● TEXT TO READ

CNN Money.com Reports On Overtime Liability

CNN Money.com reports that many companies across the U.S. are encountering wage and hour issues that California companies are all too familiar with.  The article reports:
Rod Cotner, owner of Jericho Mortgage in Lancaster, Ohio, was shocked when the U.S. Department of Labor showed up at his door to investigate a wage-and-hour lawsuit filed on behalf of his 54 loan officers and sales managers.

His company was growing - sales exceeded $4 million that year - and his employees were profiting: "Some of the staffers named in the lawsuit were making over $150,000," he says. "After working in the industry for years, I'd never heard of this happening. Everyone pays their officers on a commission basis. How can someone who makes six figures a year demand back wages for his time?"
In 2006 the U.S. Department of Labor collected $172 million in back wages from employers, which is reported to be 3.6 percent higher than 2005.

Also, the article illustrates that while these laws were intended to protect employees, the laws often times have the opposite effect.  This is especially true in California where the meal and rest break laws are so rigid that the employees cannot enter into agreements with their employer to skip meal breaks when needed for family issues.  The article quotes Don Turner, the owner of the Golden Bear Inn in Berkeley:
"I had an employee who wanted to watch his child's Little League game at four, but he was scheduled to get off at 4:30," he says. "He asked me if he could work through his lunch break instead, and I had to refuse him - the overtime law just wouldn't let me."
The article concludes with a very appropriate caution to employers:
For now, the best that a small-business owner can do to avoid overtime lawsuits is keep painstaking payroll records for nonexempt employees and consult an employment lawyer to verify workers' status. And make sure to keep a sharp eye out for the kind of dedicated worker who might be tempted to skip lunch.

● RECORDS SHOWN
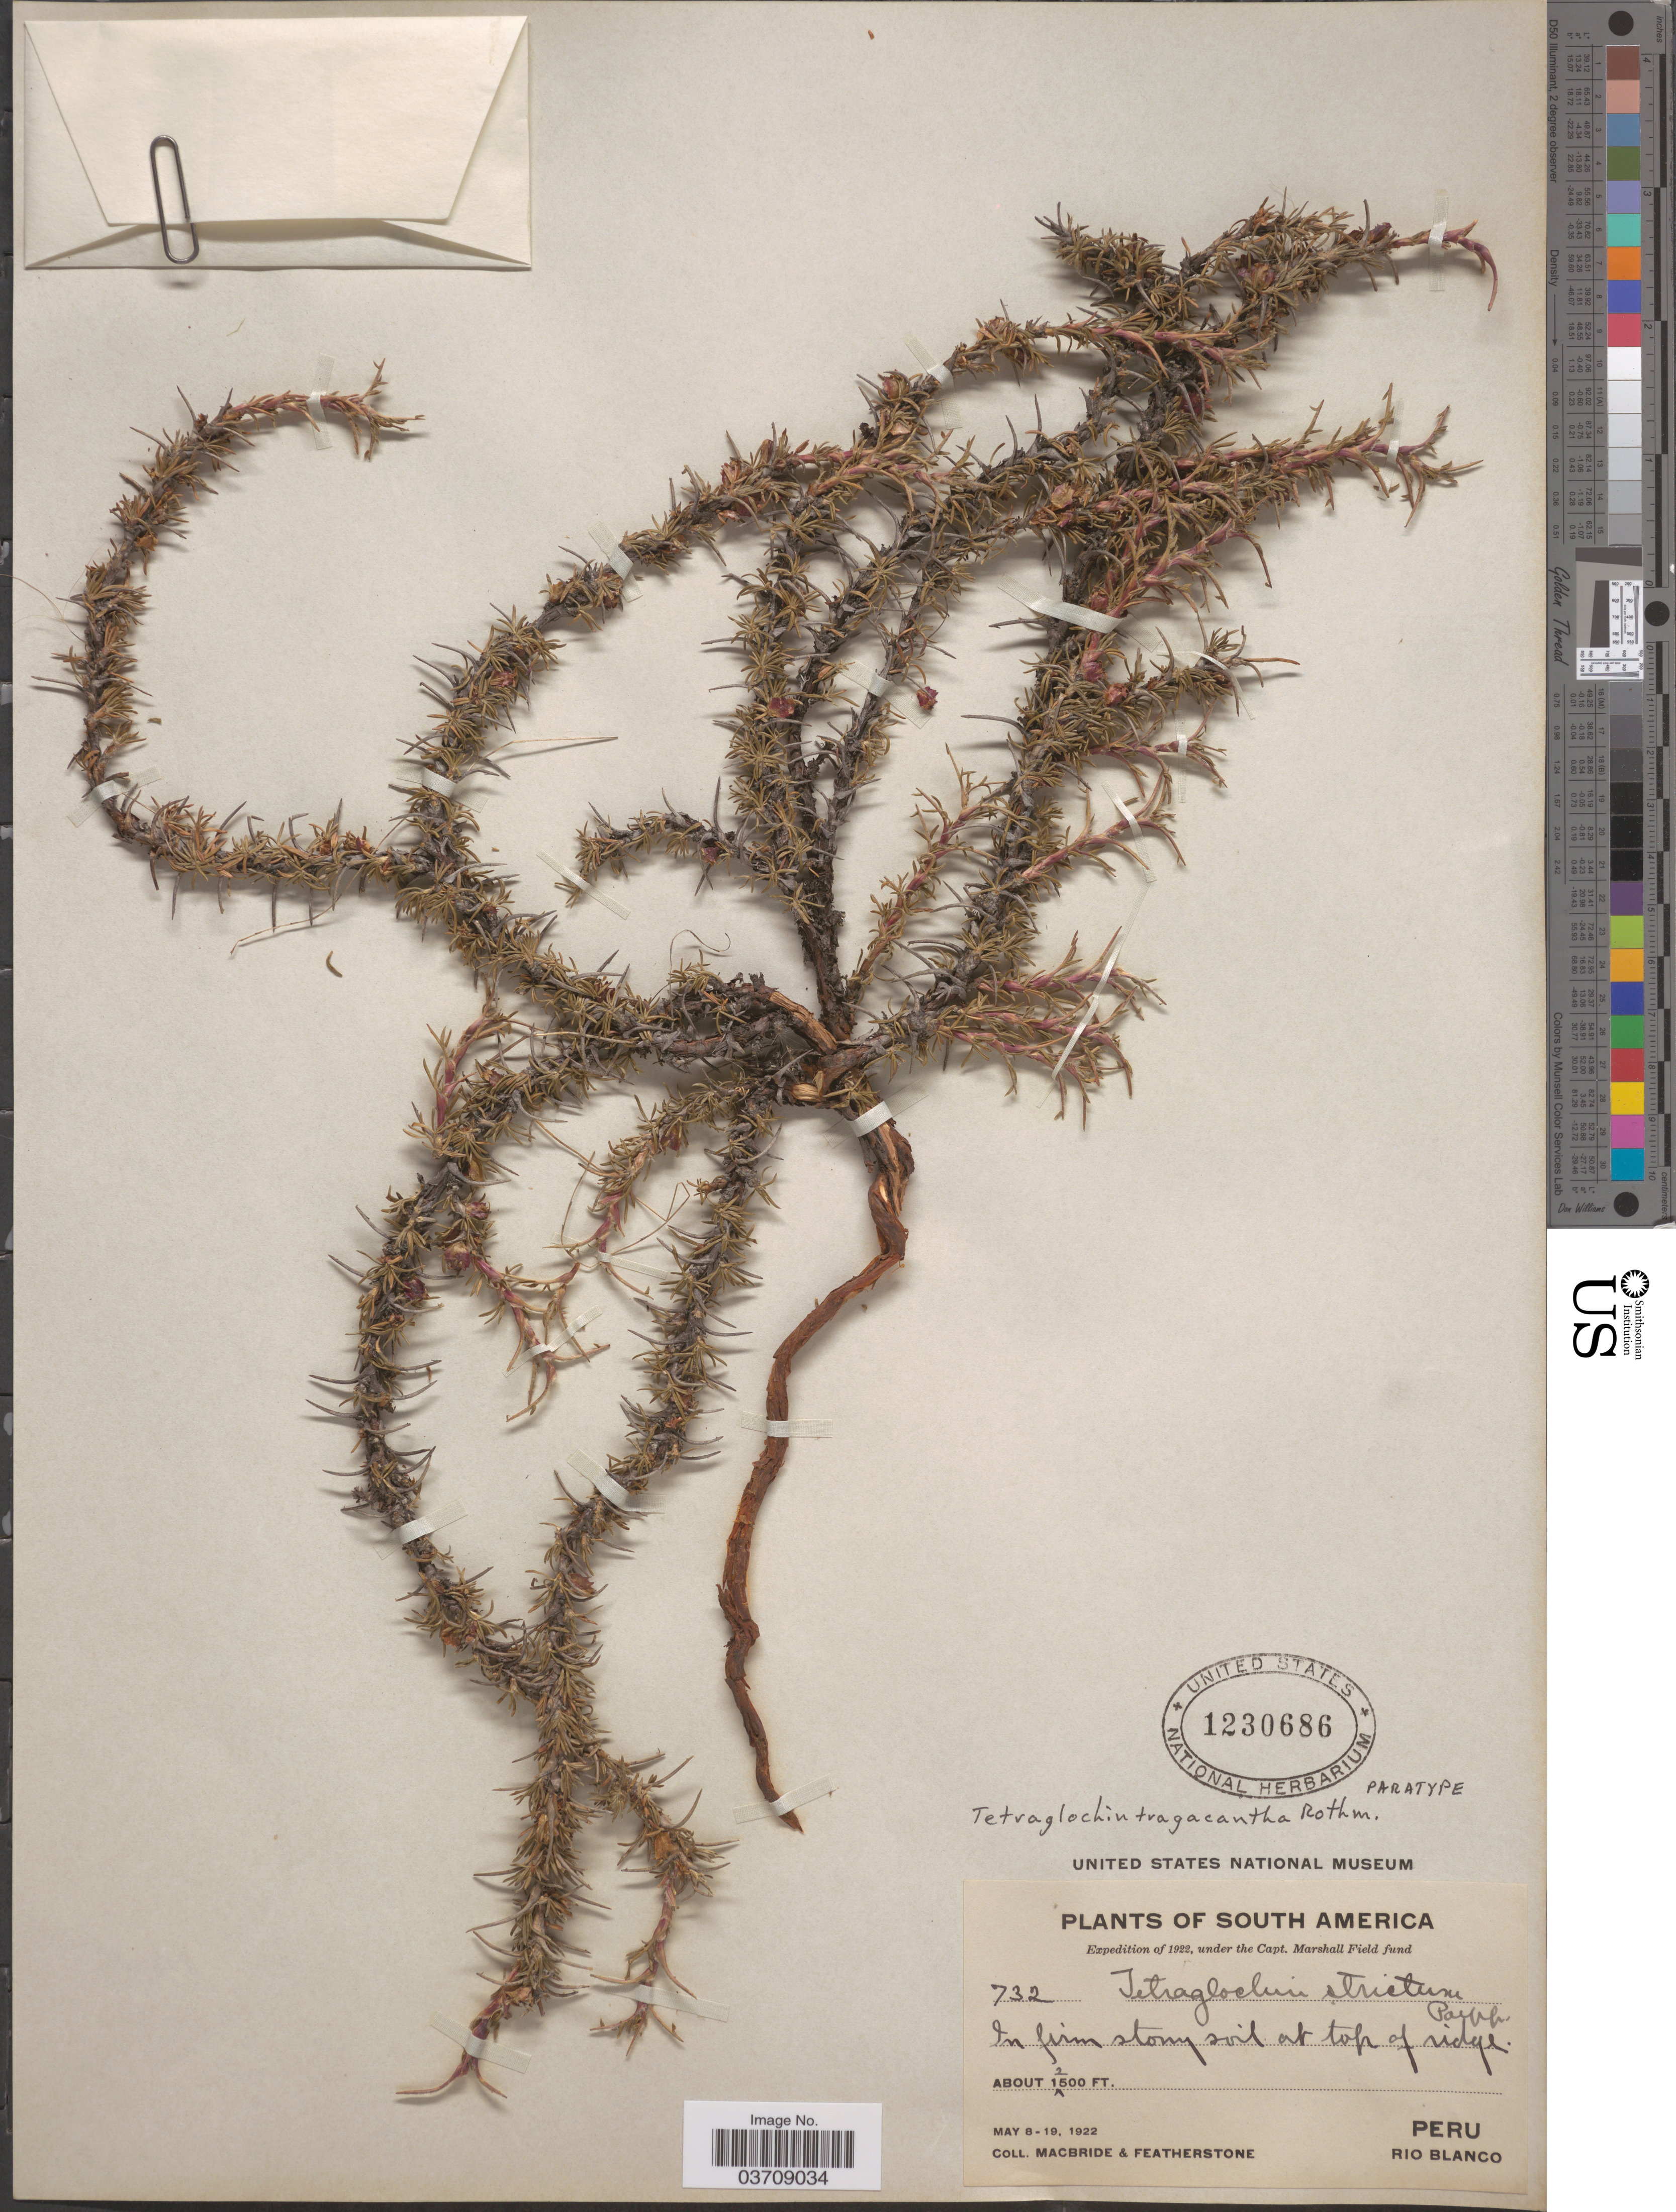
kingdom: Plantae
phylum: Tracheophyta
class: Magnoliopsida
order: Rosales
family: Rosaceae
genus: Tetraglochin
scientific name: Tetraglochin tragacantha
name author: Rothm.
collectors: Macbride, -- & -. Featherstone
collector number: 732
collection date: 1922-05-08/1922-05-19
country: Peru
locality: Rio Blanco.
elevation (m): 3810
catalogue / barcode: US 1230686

● PROBLEM SET
• A. According to the overtime article, how much did the U.S. Department of Labor collect in back wages from employers in 2006?
• B. Return the passage of the overtime article between "His company was" and "higher than 2005.", inclusive, copied word for word.
The data plays no part in this.

● PER-TASK OUTPUTS
• A. $172 million

• B.
His company was growing - sales exceeded $4 million that year - and his employees were profiting: "Some of the staffers named in the lawsuit were making over $150,000," he says. "After working in the industry for years, I'd never heard of this happening. Everyone pays their officers on a commission basis. How can someone who makes six figures a year demand back wages for his time?"
In 2006 the U.S. Department of Labor collected $172 million in back wages from employers, which is reported to be 3.6 percent higher than 2005.